This story of love, family, tradition and cultural identity is especially poignant in today‘s environment; the characters are Arab - Lebanese, Jordanian, Iranian, Iraqi and Arab-American. Carefully nuanced and filled with exotic visuals, scents and the comforting essence of family, Abu-Jaber’s prose is transcendent, as rich as the pastries the protagonist, Sirine, serves to her customers. With hints of indigenous spices and caramelized sugar, the phrases blend together, creating memory. Abu-Jaber possesses the same lyrical vision as the prolific Alice Hoffman, page after page of vivid images that fill my mind.
Sirine is the main ingredient in this tasty concoction. At thirty-nine, the Arab-American Sirine luxuriates in the simple comforts of her life as cook in the Lebanese restaurant, Nadia’s Café, nestled in the hub of the Arab community in Los Angeles. While current events swirl around her, Sirine blithely attends to the ethnic dishes she lovingly prepares, stirring long-buried memories of her childhood longing for absentee parents who travel to distant lands in an effort at humanitarian aid. When, finally, they fail to return home, Sirine quietly closes her heart against further loss.
Then an exiled Iraqi professor of literature, Hanif Al Eyad, catches Sirine’s eye, and she is unable to deny herself this luxury, all the characteristic emotions of incipient love exploding in her heart as she is swept into the excitement and passion of the moment. Abu-Jaber’s tender love scenes are threaded with eroticism, that wonderful confusion of the first days of love.
The charismatic professor introduces reality into the developing romance; exiled from Iraq in his early twenties, when the political expediency of escape provided an enticing adventure, Han was too inexperienced to comprehend the enormity of his decision. Sirine must validate Han’s past if they are to progress toward the necessary intimacy of a meaningful relationship. Sirine resists, longing for the safety of those heady days of new romance.

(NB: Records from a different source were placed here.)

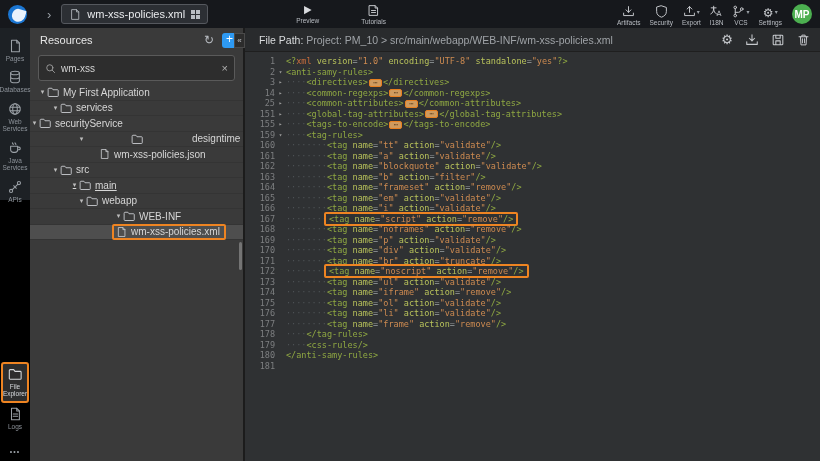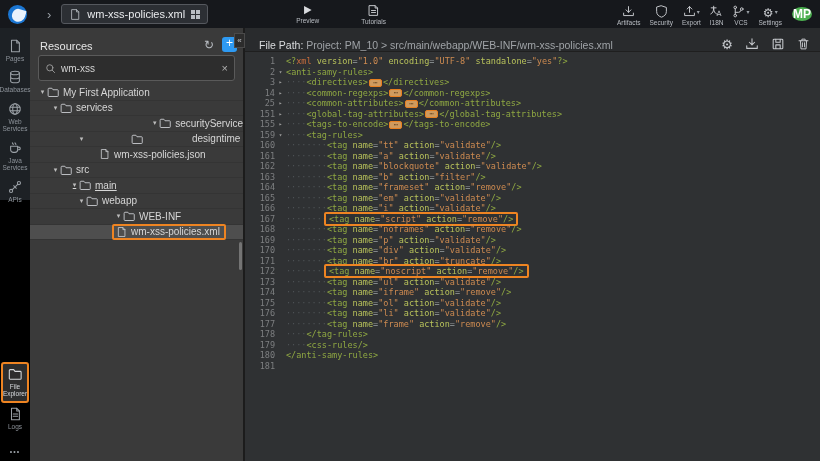--- a/index.html
+++ b/index.html
@@ -25,41 +25,41 @@
   .grid-ic i { width:4px; height:4px; background:#b9bdc3; }
   .tb-btn { display:flex; flex-direction:column; align-items:center; gap:1px; cursor:pointer; }
   .tb-btn .lbl, .tb-item .lbl { font-size:6.5px; color:#b9bdc3; white-space:nowrap; }
   .tb-preview { margin-left:88px; }
   .tb-tutorials { margin-left:42px; }
   .tb-right { margin-left:auto; display:flex; align-items:flex-start; gap:9px; padding-top:3px; }
   .tb-item { display:flex; flex-direction:column; align-items:center; gap:1px; cursor:pointer; }
   .tb-item .ic-row { display:flex; align-items:center; gap:1px; height:13px; }
   .tb-item .chv { color:#9aa0a6; font-size:6px; }
   .uglyph { color:#c6c9cd; font-size:12px; line-height:13px; }
-  .avatar { width:20px; height:14px; border-radius:50%; color:#fff; font-size:12px; font-weight:bold;
+  .avatar { width:20px; height:20px; border-radius:50%; color:#fff; font-size:10px; font-weight:bold;
             display:flex; align-items:center; justify-content:center; margin:0 8px 0 10px; cursor:pointer; }
   svg.ic { display:block; }
 
   
   .rail { position:absolute; left:0; top:28px; width:30px; height:433px; background:#000; z-index:20; }
   .rail-top { background:#1d2125; padding-top:7px; height:172px; }
   .rail-item { display:flex; flex-direction:column; align-items:center; gap:2px;
                padding:4px 0; cursor:pointer; }
   .rail-item .lbl { font-size:6.5px; color:#8d939a; text-align:center; line-height:1.15; }
   .rail-bottom { position:absolute; left:0; top:334px; width:30px; }
   .rail-item.hl { margin:0 1px; border:2px solid var(--accent); border-radius:3px;
                   background:#2d2d2d; padding:3px 0; }
   .rail-item.hl .lbl { color:#d6d9dc; }
   .rail-more { position:absolute; bottom:6px; width:30px; text-align:center; color:#9aa0a6;
                font-size:7px; letter-spacing:1px; cursor:pointer; }
 
   
   .panel { position:absolute; left:30px; top:28px; width:215px; height:433px;
            background:#3a3a3a; z-index:10; border-right:2px solid #1c1c1c; }
-  .panel-header { height:24px; display:flex; align-items:flex-end; padding:0 6px 0 10px; }
+  .panel-header { height:24px; display:flex; align-items:center; padding:0 6px 0 10px; }
   .panel-title { font-size:11px; color:#e6e6e6; flex:1; }
   .refresh-btn { color:#b9bdc3; font-size:12px; cursor:pointer; margin-right:8px; }
   .add-btn { width:15px; height:15px; background:#2e9af3; border-radius:3px; color:#fff;
              font-size:12px; line-height:13px; text-align:center; cursor:pointer; }
   .collapse-btn { position:absolute; right:-2px; top:5px; width:11px; height:15px; background:#2c2c2c;
              border:1px solid #4a4a4a; color:#c0c3c7; font-size:8px; line-height:13px;
              text-align:center; cursor:pointer; z-index:40; }
   .search-row { margin:3px 8px 4px 8px; height:22px; background:#2d2d2d; border:1px solid #5a5a5a;
              border-radius:3px; display:flex; align-items:center; padding:12px 6px; gap:5px; }
   .search-row input { flex:1; background:transparent; border:none; outline:none; color:#d4d4d4;
@@ -73,21 +73,21 @@
   .trow .nm { margin-left:4px; }
   .annot-wrap { display:inline-flex; align-items:center; border:2px solid var(--accent);
           border-radius:2px; padding:0 4px 0 2px; }
   .annot-wrap .nm { margin-left:4px; }
   .panel-thumb { position:absolute; right:1px; top:214px; width:3px; height:28px;
           background:#747474; border-radius:2px; }
 
   
   .editor { position:absolute; left:245px; top:28px; width:575px; height:433px;
             background:var(--ed-bg); }
-  .ed-header { height:24px; background:#292b2d; display:flex; align-items:flex-end;
+  .ed-header { height:24px; background:#292b2d; display:flex; align-items:center;
             padding:0 10px 0 14px; border-bottom:1px solid #1f1f1f; }
   .ed-path { font-size:10.5px; white-space:nowrap; flex:1; }
   .ed-path .k { color:#d9dbdd; }
   .ed-path .v { color:#9fa3a7; }
   .ed-icons { display:flex; align-items:center; gap:12px; }
   .ed-icons .ebtn { cursor:pointer; height:14px; display:flex; align-items:center; }
   .code { padding-top:4px; font-family:"DejaVu Sans Mono", monospace; font-size:8.5px; }
   .cl { height:10.5px; line-height:10.5px; display:flex; white-space:pre; }
   .ln { width:30px; flex:none; text-align:right; color:var(--c-ln); }
   .fa { width:11px; flex:none; text-align:center; font-size:6px; color:#9a9a9a; cursor:pointer; }
@@ -308,21 +308,21 @@
         </div>
         <div class="trow" style="padding-left: 21px;">
           <span class="tw">▾</span>
           <span>
             <svg class="ic" width="12" height="12" viewBox="0 0 16 16" fill="none" stroke="#c9ccd0" stroke-width="1.2" stroke-linecap="round" stroke-linejoin="round">
               <path d="M1.5 4a1 1 0 0 1 1-1h4l1.5 2h6a1 1 0 0 1 1 1v7a1 1 0 0 1-1 1h-11.5a1 1 0 0 1-1-1z"></path>
             </svg>
           </span>
           <span class="nm">services</span>
         </div>
-        <div class="trow" style="padding-left: 34px; justify-content: flex-end;">
+        <div class="trow" style="">
           <span class="tw">▾</span>
           <span>
             <svg class="ic" width="12" height="12" viewBox="0 0 16 16" fill="none" stroke="#c9ccd0" stroke-width="1.2" stroke-linecap="round" stroke-linejoin="round">
               <path d="M1.5 4a1 1 0 0 1 1-1h4l1.5 2h6a1 1 0 0 1 1 1v7a1 1 0 0 1-1 1h-11.5a1 1 0 0 1-1-1z"></path>
             </svg>
           </span>
           <span class="nm">securityService</span>
         </div>
         <div class="trow" style="padding-left: 47px; gap: 45px;">
           <span class="tw">▾</span>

Finally, her innocence shattered, she understands the true nature of commitment, the balance between pleasure and pain; through this experience, Sirine becomes a more fully-realized woman.
Abu-Jaber has written more than a love story. Crescent is a mixture of fable and truth, drawing the reader into the Arab community, with all its complexities and allegiances. Her idiosyncratic characters bring their personal experiences, memories and family stories to Nadia’s Café. With passionate longing, they examine life in exile from beloved countries of origin: “When we walk away from home, we fall in love with our sadness."
Abu-Jaber welcomes us inside spice-scented, fragrant rooms where families gather for comfort, sharing familial traditions and hopes for the future. We struggle to understand cultural and ideological differences in a world made smaller by communication, yet obscured by the barriers of language and tradition. An antidote to our confusion, Crescent is a rich, exuberant experience, one that fills this reader to satiety, like a Middle-Eastern banquet topped off with vanilla ice cream for dessert, the perfect combination of the unexpected and the familiar. Blending cultural diversity and the daily banality of life in an urban American city, this talented author invites us to a bountiful buffet of humanity, a magnificent multi-cultural feast.